Okulun önüne geldim. Yavaş adımlarla içeri girdim. Kapıda herşeyim, yaşam sebebim, nefes tüpüm Eylül'ümü görüm. İçimi kaplayan huzurla koluma girdi. Beraber sınıfa geçtik.

Sınıfta bana platonik bir çocuk var. İsmi Enes. Yakışıklı değil diyemem ama ciddiyim ki benim kafadan değil.

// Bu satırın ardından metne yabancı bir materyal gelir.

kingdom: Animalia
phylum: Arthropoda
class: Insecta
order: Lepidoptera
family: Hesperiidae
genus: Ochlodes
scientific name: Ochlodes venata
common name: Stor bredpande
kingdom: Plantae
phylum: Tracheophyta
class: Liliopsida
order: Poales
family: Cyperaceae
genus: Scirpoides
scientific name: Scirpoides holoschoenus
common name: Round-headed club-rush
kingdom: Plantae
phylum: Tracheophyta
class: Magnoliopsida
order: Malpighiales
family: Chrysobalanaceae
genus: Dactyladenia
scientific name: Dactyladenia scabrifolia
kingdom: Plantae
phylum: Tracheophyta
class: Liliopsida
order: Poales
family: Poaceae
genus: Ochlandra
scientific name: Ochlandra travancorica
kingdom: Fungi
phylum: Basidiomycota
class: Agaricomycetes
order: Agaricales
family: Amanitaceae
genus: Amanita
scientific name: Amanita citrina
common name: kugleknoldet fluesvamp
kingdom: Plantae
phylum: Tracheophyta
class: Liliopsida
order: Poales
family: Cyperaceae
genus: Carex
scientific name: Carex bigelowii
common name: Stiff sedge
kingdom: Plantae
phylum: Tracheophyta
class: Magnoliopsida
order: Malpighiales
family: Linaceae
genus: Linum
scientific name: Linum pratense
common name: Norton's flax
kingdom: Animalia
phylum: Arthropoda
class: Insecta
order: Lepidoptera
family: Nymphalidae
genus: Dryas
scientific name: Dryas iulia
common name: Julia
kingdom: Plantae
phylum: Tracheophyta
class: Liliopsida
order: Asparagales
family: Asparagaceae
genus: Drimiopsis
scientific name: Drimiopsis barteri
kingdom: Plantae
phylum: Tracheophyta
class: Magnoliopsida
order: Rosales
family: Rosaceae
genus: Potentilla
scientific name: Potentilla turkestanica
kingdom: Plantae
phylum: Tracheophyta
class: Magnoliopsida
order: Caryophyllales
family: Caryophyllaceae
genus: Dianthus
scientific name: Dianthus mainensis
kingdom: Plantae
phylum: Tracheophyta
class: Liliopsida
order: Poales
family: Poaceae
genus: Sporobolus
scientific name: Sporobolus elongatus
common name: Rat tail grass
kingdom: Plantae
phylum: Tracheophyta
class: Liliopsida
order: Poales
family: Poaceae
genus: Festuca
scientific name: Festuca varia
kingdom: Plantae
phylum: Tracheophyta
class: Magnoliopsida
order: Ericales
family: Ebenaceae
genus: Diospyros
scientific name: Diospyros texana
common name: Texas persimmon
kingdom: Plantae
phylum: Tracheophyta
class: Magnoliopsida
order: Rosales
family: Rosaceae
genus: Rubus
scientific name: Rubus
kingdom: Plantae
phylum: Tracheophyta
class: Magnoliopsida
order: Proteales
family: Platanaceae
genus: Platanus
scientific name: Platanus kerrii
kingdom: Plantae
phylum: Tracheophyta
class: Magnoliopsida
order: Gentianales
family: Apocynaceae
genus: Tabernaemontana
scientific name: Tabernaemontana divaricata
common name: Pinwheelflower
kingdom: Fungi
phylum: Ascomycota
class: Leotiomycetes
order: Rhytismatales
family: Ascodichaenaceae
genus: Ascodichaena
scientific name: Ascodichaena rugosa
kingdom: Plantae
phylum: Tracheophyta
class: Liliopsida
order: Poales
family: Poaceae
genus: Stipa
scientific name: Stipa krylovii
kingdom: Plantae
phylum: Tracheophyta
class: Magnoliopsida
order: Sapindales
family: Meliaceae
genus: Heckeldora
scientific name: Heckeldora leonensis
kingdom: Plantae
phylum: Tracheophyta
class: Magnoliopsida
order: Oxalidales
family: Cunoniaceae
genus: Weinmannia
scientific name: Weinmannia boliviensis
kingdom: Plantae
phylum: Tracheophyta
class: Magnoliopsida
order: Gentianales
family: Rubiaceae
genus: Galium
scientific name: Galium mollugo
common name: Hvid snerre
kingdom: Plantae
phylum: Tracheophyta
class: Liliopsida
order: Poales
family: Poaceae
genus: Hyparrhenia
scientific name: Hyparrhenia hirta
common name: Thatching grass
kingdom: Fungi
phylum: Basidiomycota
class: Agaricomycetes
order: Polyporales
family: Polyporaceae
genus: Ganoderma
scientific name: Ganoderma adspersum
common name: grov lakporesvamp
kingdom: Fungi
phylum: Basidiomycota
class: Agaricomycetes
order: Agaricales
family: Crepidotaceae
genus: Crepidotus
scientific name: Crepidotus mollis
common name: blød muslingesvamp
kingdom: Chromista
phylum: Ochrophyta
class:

Ama birde gelin görün bende birisini seviyorum. İsmi Ömer. Çocuk karizma. Aşırı yakışıklı, Kibar, futbol kariyeri olan, dersleri normal, saçlar yandan alınmış ve kıvırcık. Yani anliyacağınız tam olarak benim erkek halim. Benden de hoşlandığını düşünüyorum. Bana diğerleri gibi davranmıyor. Aşırı tatlı.

Sıralarımıza geçiyoruz. Eylül benim bir arka sıramda oturuyor. Maalesef derslerde hocalar kız-erkek otutturuyor. Ve bende Enes'le oturuyorum. Biraz kötü bir durum.

Aşırı iğrenç bir olay daha var. Ömer Eylül'le oturuyor. Tabiki gelecekteki enişteniz pas vermiyor. Bu çocukla ciddi bir ilişki istiyorum.

Ders matematik. Sevdiğim bir ders. 40 dakika boyunca sevdiğim bir uğraşla ilgilenmek beni huzurlu hissettiriyor.

Ders başlıyor. Konumuz açılar. Matematik hocamız " Çocuklar bu ders soru çözeceğiz, sınıfta fazla konuşma var. Eğer isterseniz bir dahaki ders oturma düzeni yapabiliriz." Diyor. Bu benim için harika bir haber. Bakarsınız Ömer ile otururuz. Çok iyi olmaz mı?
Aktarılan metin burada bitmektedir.